Est-il, dès lors, absurde d’avoir choisi le Montana en ouverture à notre ouvrage ? Assurément, ni cet État en particulier, ni les États-Unis en général, ne sont immédiatement menacés de disparition. Mais il est quelques faits avérés : la moitié des revenus des habitants du Montana provient non pas du travail qu’ils effectuent dans l’état lui-même, mais d’autres États, c’est-à-dire de paiements versés par le gouvernement fédéral (comme ceux de la Sécurité sociale, de Medicare, de Medicaid et des programmes de lutte contre la pauvreté) ou de fonds privés étrangers à l’État (comme les pensions des étrangers à l’État, les revenus tirés d’opérations immobilières et les revenus des entreprises). En sorte qu’à l’heure actuelle, l’économie du Montana peine déjà à faire vivre ses propres habitants, qui sont entretenus par te reste des états-Unis et en dépendent. Si le Montana était une île coupée du monde, comme l’était l’île de Pâques dans l’océan Pacifique avant que n’arrivent les Européens, son économie actuelle, qui est celle d’un pays développé, se serait déjà effondrée – en admettant même qu’une économie aurait été possible.
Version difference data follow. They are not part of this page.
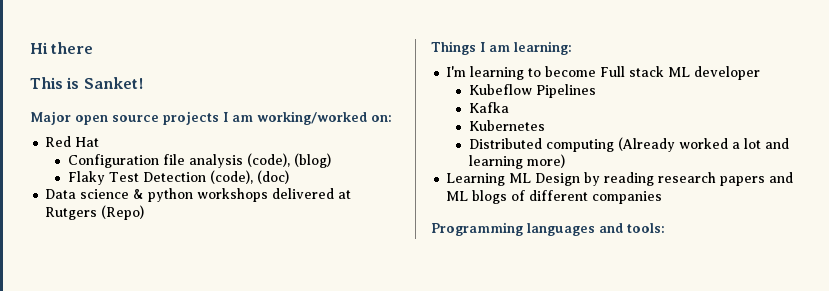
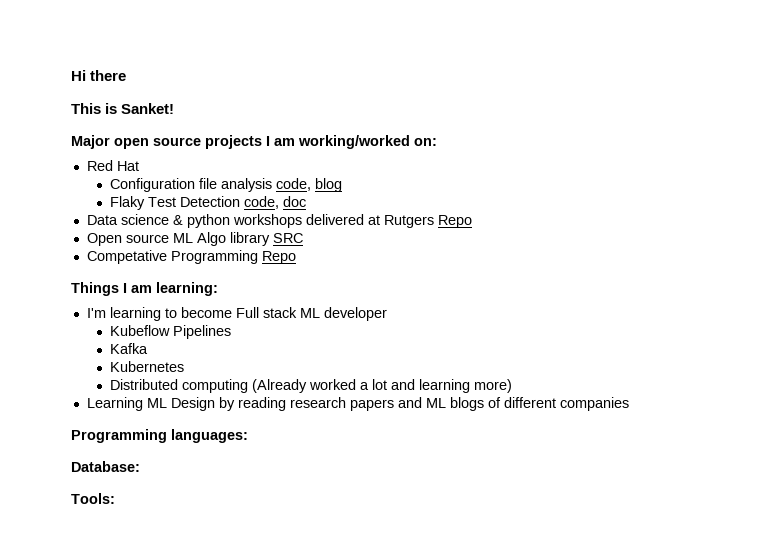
[247,153,332,168] (code), (blog) -> [276,178,343,192] code, blog
[210,170,290,184] (code), (doc) -> [244,196,307,209] code, doc
[101,205,145,220] (Repo) -> [437,215,472,228] [86,232,303,246] [86,250,296,264] Repo // Open source ML Algo library SRC // Competative Programming Repo
[527,223,665,236] languages and tools: -> [171,429,248,443] [71,461,140,472] [71,493,115,504] languages: // Database: // Tools:

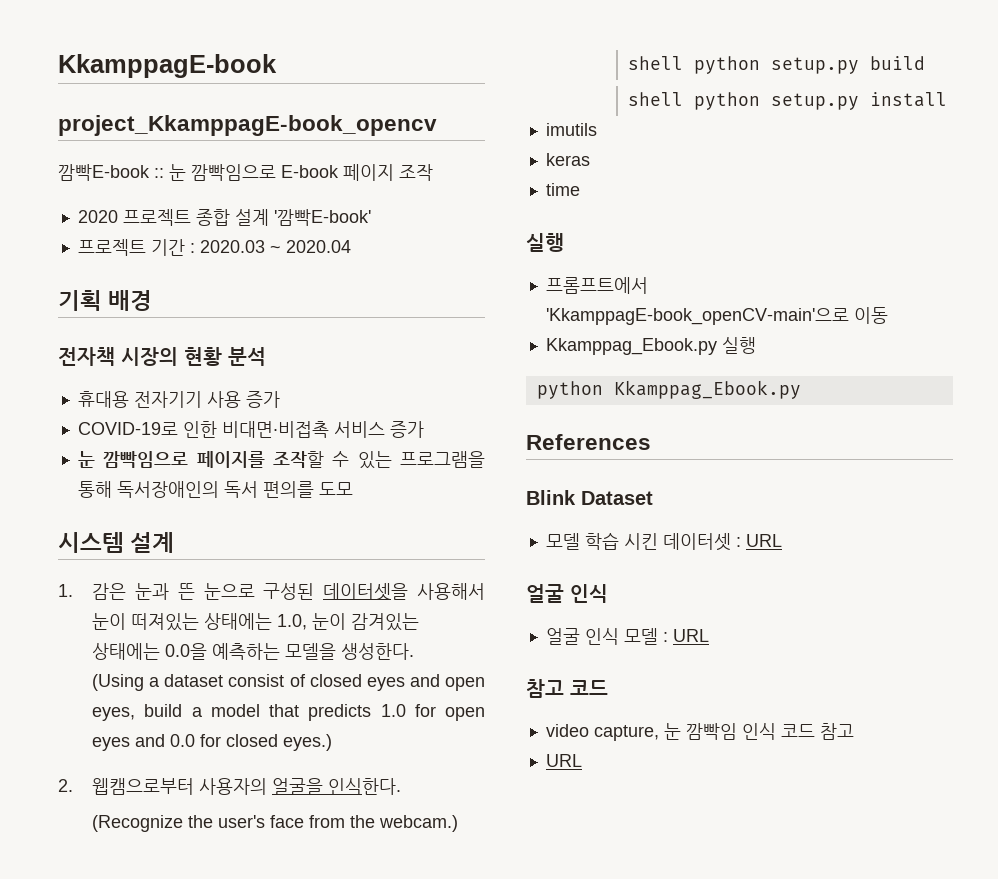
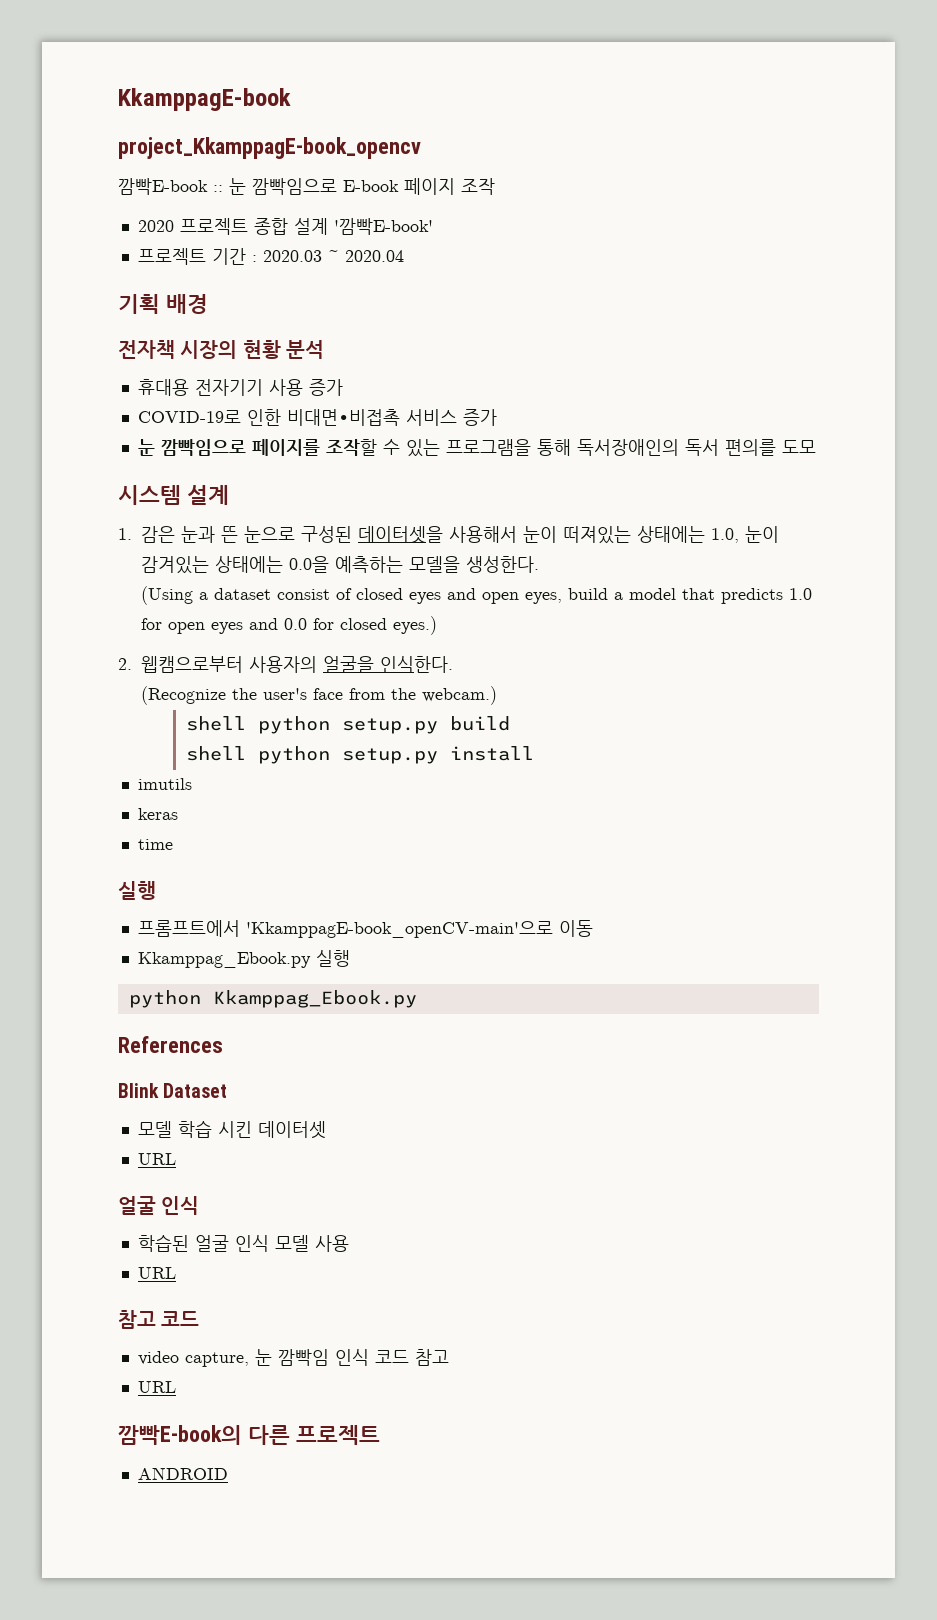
[735,537,741,547] : -> (326, 1130) //
(608, 593) none -> [137,1234,189,1252] 학습된
[662,632,668,642] : -> [314,1235,349,1252] 사용 //
(582, 760) none -> [118,1425,380,1445] [137,1467,228,1480] // 깜빡E-book의 다른 프로젝트 // ANDROID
Les problèmes environnementaux du Montana, pour sérieux qu’ils soient, demeurent encore bien moins graves que ceux qui affectent la plus grande partie des États-Unis, marqués par une plus grande densité de population, de plus lourdes répercussions sur l’homme, un environnement presque toujours plus fragile. Les États-Unis, à leur tour, dépendent, pour leurs ressources premières, d’autres parties du monde, avec lesquelles ils sont liés économiquement, politiquement et militairement, mais ces dernières elles-mêmes connaissent des problèmes environnementaux plus graves encore et un déclin plus marqué. C’est à cette interdépendance, aux choix respectifs des acteurs et des sociétés d’hier à aujourd’hui, que je m’attacherai désormais.